The concept of the “book musical” during the 20th century in America was strictly defined as a musical play of songs and dances that are completely integrated into a fleshed-out dramatic story. The story must evoke those heart-tugging sentiments — pathos, love, rage — as well as generate laughter.


That’s quite a tall order for any play on a stage with an audience to please, and with financial backers to pay-off and pay-back. Shrill social messages, political rants, neurotic screeds, and uptight grievances do not a successful, enduring and uplifting book-musical make. Where the “modern” book musical of the past 50 years has gone so very and weirdly awry is in the arena of arousing those heart-tugging, and nobler, sentiments. The giddy laughter of disgust often comes quickly and unintentionally, as in:


“This thing is a charade! A joke! A surreal spoof of schlock theatre.”


The most powerful moments of drama onstage — including that potent psychological moment for the spectator, and for the actor — are frequently performed through music, usually a song. The money note was put into that tune for a reason. The tried-and-true saying goes:


“When the emotion is too strong for dialogue, the character sings. When that emotion becomes too strong for song, the character dances.”


The emotions currently on the atrociously politically correct stage start out, vehemently, with revenge; descend into grotesque hate-filled madness; and garishly arrive at murder — of whatever and whoever the stupid money-men and money-women decide must be killed off, in their own monied interests. Those thespian corpses compose their own Philistine themes of art, literature, drama — even music itself! St. Patrick had an easier time vanquishing that killer snake than do the proudly American audiences in finding true theatrical entertainment, that apogee of musical theatre synonymous with George M. Cohan.


I do not believe that musical theatre has died in America. It’s dormant, very deep asleep, much like Rip Van Winkle, protectively hiding through sleep from his shrewish, abusive wife. That fishwife has been the brutish boring Broadway of the past half-century. Rip dozed off for only twenty years; the awakening of true musical theatre may be long overdue, but I believe that every thing occurs in its due time.


Old forms give way to newer forms, sometimes to awful newer forms. But the classics remain. The eternal beauty of melody and lyrics, wedded forever in the art of sincere song, it shall never perish.
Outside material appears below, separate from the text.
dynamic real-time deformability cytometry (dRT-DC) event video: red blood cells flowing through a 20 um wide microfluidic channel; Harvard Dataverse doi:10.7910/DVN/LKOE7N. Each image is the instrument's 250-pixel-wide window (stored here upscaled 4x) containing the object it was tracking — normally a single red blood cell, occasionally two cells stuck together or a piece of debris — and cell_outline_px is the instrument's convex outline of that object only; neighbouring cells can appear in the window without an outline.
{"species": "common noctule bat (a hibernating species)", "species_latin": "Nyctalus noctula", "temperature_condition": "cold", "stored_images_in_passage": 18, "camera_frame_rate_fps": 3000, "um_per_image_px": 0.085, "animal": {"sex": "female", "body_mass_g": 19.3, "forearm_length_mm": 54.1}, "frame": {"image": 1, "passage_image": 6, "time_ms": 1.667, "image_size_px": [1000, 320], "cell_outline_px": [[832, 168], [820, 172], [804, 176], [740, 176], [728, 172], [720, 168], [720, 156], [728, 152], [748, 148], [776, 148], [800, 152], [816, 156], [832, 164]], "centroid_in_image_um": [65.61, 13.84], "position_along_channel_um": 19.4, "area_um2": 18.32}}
Such music might be forgotten for a while, but it will never be abandoned in a land where those gifted songsmiths forged compositions from heart and soul, where the imaginative mind refused to wilt before the woes of the weary weary world.


In this weary weary world, we need more of the genius and the gutsy showmanship of the days of yore, before performance art became an artless bore. We need the laughter and the cheer that the current cadres of humorless harridans lack whilst they attack the slightest sound or soupçon of merriment. The Americans proud to be American know more about the real dramas of life than any pompous poseur on the stage today, with its faux-morality plays, peddled by harpies and confidence men.


Any time that someone can whistle “I’m a Yankee Doodle Dandy”; any time that a person thrills to the strains of “Some Enchanted Evening,” American musical theatre lives as never before. The bleak minutes in one’s life are transformed by healing tears through these tender, exquisite songs,“Ol’ Man River”” and “Climb Ev’ry Mountain”. Summertime becomes fair to middling, bearable, and much more fascinating, whenever you sing “Summertime” in the thick of the hot hot air.


Speaking of air, “The Song Is You” initiated its performance life in 1932 in the musical, Music in the Air. The song was included in the 1943 Hollywood film of the same name, but it ended up on the cutting room floor. Sinatra brought it back though, with the help of Tommy Dorsey, as the last song that Francis performed with that band.


“I hear music when I look at you” . . .


Any red-blooded woman, or man, loves the music of those words, on-stage or off.


And any warm-hearted Celt loves the music of an Irish blessing:


May you always have this blessing:

A soft breeze when summer comes.

A warm fireside in winter,

And always the warm soft smile of a friend.